Background and aims Cardiovascular compromise is associated with poor outcome in the preterm neonate, with gestational age and male sex as independent risk factors for hypotension, developmental injury and death. Recent work has highlighted the microvasculature as important in the development of cardiovascular compromise in the preterm. We aimed to further characterise microvascular changes that occur in the preterm newborn, identify potential windows for therapeutic intervention and explore the mechanisms underlying this dysfunction.
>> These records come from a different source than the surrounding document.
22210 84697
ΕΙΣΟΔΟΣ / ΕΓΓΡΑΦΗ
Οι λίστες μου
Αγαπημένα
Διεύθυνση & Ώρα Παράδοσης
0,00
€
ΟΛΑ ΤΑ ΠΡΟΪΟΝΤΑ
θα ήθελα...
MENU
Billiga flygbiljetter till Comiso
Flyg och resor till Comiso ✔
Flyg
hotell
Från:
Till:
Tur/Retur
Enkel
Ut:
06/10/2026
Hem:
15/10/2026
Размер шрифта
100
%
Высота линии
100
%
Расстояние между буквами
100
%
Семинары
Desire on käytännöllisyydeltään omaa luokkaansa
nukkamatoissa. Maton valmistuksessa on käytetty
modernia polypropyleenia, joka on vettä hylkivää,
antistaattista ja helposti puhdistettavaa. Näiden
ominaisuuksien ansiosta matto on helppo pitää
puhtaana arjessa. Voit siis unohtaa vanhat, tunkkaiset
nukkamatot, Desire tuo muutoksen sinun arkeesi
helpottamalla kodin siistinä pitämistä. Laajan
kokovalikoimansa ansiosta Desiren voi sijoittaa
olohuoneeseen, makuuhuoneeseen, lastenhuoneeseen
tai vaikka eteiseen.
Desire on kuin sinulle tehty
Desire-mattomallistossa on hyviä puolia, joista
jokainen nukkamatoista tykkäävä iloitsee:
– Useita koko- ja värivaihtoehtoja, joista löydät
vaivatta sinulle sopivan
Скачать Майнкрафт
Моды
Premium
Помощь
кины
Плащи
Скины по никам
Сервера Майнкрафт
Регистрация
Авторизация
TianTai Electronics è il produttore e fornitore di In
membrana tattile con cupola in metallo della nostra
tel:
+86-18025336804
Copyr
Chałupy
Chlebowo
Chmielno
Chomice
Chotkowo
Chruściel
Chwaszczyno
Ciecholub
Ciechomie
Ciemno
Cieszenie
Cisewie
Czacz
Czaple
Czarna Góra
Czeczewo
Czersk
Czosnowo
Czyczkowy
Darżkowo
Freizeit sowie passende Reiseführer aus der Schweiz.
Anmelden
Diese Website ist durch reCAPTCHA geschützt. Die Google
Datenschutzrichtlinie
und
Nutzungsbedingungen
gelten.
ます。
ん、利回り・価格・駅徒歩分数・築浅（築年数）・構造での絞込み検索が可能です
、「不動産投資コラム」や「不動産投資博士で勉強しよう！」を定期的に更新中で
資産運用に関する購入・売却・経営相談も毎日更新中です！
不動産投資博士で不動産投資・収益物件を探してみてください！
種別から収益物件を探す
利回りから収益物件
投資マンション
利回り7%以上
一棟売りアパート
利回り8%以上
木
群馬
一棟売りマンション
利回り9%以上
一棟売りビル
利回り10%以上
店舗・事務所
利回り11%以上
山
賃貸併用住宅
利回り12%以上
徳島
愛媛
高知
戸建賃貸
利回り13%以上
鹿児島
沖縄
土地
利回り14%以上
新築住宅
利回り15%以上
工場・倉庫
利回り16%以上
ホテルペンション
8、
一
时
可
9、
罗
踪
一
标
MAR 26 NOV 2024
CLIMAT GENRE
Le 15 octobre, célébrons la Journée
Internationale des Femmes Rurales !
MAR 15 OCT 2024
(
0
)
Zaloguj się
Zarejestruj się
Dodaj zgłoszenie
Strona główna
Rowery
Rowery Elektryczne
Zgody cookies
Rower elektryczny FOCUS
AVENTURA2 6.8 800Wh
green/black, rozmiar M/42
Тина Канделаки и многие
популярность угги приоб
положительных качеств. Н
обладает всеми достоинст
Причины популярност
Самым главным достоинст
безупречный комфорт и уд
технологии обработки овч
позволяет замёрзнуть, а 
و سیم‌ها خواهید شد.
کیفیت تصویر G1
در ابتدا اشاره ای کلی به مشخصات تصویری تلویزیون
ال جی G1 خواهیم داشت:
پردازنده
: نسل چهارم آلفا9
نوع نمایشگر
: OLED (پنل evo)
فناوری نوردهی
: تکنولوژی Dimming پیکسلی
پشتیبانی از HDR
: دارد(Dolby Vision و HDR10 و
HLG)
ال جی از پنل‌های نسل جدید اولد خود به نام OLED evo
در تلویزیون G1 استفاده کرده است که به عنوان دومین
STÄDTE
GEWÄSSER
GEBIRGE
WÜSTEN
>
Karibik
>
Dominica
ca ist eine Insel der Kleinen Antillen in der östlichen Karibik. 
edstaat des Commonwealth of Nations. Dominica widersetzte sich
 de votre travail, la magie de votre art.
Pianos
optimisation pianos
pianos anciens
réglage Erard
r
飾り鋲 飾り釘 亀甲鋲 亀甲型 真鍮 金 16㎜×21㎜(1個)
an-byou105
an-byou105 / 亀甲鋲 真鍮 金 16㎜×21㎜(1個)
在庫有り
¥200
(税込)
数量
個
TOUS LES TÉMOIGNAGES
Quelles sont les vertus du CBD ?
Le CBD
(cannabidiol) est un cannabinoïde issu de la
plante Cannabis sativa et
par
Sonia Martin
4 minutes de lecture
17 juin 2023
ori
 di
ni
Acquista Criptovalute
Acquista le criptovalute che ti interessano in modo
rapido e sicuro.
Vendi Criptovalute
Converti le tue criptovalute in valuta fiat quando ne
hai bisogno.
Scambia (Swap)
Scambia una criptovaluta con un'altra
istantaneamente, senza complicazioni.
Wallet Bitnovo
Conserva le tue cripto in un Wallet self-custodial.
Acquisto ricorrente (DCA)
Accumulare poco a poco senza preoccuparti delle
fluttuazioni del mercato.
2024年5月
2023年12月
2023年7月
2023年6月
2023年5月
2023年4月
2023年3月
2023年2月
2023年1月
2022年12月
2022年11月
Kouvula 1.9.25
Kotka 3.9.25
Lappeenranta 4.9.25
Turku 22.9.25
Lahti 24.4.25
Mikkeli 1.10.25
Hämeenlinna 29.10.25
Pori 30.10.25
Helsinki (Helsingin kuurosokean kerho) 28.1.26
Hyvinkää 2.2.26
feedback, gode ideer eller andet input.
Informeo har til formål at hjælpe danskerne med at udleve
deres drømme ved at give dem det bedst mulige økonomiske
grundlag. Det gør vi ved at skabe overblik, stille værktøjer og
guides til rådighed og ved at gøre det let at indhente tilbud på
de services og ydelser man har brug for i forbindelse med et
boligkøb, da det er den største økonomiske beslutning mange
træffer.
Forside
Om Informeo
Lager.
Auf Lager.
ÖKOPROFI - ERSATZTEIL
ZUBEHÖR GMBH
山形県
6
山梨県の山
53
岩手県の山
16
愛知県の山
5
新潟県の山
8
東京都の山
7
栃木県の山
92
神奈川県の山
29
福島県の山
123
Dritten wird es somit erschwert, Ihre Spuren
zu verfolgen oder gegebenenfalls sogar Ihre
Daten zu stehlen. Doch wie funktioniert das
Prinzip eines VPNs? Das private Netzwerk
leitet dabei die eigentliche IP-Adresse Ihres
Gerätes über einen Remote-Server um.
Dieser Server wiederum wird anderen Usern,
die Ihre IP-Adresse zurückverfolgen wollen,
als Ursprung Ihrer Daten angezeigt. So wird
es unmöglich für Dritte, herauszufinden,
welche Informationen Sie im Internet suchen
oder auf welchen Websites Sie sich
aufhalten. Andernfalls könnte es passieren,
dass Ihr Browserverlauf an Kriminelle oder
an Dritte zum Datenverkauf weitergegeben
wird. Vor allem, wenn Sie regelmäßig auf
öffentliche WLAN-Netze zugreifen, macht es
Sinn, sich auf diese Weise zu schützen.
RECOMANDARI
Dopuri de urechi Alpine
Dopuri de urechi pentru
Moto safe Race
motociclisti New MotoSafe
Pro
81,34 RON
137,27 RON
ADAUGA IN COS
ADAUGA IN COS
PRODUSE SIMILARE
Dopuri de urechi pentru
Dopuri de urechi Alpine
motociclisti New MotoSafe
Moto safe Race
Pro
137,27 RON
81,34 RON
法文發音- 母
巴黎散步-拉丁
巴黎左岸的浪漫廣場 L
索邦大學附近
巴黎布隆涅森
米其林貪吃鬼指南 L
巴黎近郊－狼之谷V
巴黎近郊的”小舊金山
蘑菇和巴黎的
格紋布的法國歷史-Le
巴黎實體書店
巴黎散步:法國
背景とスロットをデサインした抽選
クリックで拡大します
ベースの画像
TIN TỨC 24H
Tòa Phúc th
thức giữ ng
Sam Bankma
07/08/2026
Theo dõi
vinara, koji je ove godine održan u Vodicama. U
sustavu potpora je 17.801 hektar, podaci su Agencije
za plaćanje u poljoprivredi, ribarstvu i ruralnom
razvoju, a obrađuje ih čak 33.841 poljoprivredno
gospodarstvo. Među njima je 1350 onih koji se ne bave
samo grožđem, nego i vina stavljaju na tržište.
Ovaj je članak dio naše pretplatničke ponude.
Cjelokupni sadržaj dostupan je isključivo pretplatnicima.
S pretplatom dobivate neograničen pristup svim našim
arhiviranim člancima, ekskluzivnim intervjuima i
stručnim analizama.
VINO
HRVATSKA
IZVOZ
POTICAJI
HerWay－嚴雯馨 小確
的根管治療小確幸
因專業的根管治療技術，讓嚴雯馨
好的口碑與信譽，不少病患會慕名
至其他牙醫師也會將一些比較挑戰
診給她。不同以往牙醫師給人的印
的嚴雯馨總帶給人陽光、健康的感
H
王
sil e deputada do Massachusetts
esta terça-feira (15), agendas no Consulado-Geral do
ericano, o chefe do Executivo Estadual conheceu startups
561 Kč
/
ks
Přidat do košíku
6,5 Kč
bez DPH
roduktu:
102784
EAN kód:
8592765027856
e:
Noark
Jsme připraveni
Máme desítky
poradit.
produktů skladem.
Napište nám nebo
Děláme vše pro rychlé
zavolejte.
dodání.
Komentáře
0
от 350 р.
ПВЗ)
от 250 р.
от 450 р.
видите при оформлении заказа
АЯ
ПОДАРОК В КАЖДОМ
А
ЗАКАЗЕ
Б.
Methods Preterm neonates were studied during circulatory transition. Microvascular blood flow was characterised over time by laser Doppler. We developed a guinea pig model for studying the mechanisms underlying regulation of blood flow (delivery at GA62/71) and also undertook studies in the preterm piglet.
Results We observed significantly different patterns of microvascular tone regulation between male and female human (p = 0.01) and guinea pig (p = 0.01) neonates. Overproduction of vasodilators (carbon monoxide r = 0.495; p < 0.001; hydrogen sulphide r = 0.37, p = 0.0004), and decreased sympathetic nervous activity (r = 0.424, p = 0.025) was associated with increased microvascular flow. We were additionally able to characterise aspects of this physiology in the preterm piglet.
Conclusions We propose a paradigm shift whereby inherent physiological differences between the preterm and term, and male and female, lead to inappropriate dilatation of the microvasculature, insufficient preload to the struggling myocardium and functional hypovolaemia, thus resulting in central hypotension and cardiovascular compromise. We now have evidence of many of the mechanisms underlying this dysregulation and propose future research be directed at interventional opportunities.